My sister parties, she plays hard, and sometimes she gets hurt. She's been in her share of bar brawls, and seen her fair share of violence and drinking. She's a social alcoholic, meaning she goes out and gets drunk with friends to have fun. She meets guys at the bar and drags them home with her. They usually leave, some stay and live in her little fantasy world where they love her and take care of her. Until they get sick of it, then they leave like the others. I have seen it my whole life. It's how she functions. Night after night, guy after guy.

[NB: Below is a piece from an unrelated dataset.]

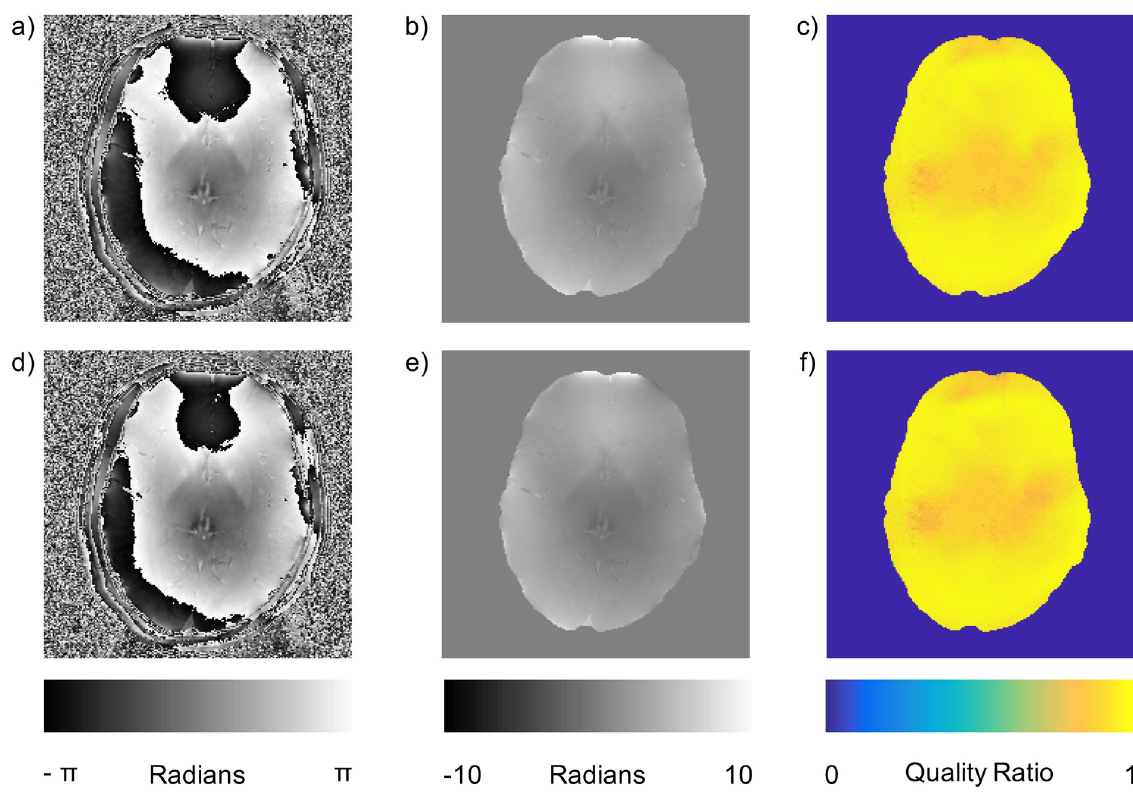
Fig 6. Effects of motion on the fitted SVD method. a) Raw phase image, b) unwrapped phase image, c) quality ratio map created with no motion between the B þ prescan and the imaging. d) Raw phase image, e) unwrapped phase image, f) quality ratio map created with 3.5 mm 1 prescan and the imaging. No singularities were motion between the B þ 1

Since she can't have kids she has sex "bareback." She claims she enjoys it more...well fuck, I like tigers, but I am not inviting one into me bed. Good lord. I have asked her on numerous occasions about STD (STI what-the-hell-ever)...she said she'd go to the doctor and get something for it. Umm...yeah. Herpes...nope, can't fix that, HPV (well, she had that to begin with), Hepatitis...uh, can't cure that. Fucking HIV!?!? Are you serious woman? You will get something for it? Yeah, ya will...guess what...it probably won't work. She just laughed and said they guys she was with were clean. How the hell would you know that? Now, my sister...she's a nurse, so she's not retarded, she knows HIV can lay dormant, along with other diseases. Unfreaking real. Apparently since it has nothing to do with me, I shouldn't be pointing it out to her.

Ok, well then, after she contracts HIV, it becomes AIDS (because she won't take her meds and will inevitably more sick), and she winds up dead, she had better get her ass back here and clean up the fucking mess. I will be the one sitting with Daddy at the funeral, I will be the oldest sister now, I will have to help Grandma get through it. Really, and that is just my part. What about the grieving parents? What about the funeral? What about explaining to everyone just how this happened to such a "sweet and innocent girl" in the first place? Families don't get over things like that.

You see, people rarely think their actions affect everyone around them, but they do. So, if you are one of those people like my sister...grow up. Take responsibility. If you have casual sex or any other sex, get tested regularly and use protection. Imagine the example we are setting for today's' youth. What if it was your child having unprotected sex with the possibility of contracting an STD, especially HIV? Consider how you might feel. Now, that is how your family and all your friends will feel. HIV is relatively preventable...at least try not to contract it and spread it. For all you know, your partner was never tested and should be treated as though he/she does have the disease...be safe is all I ask.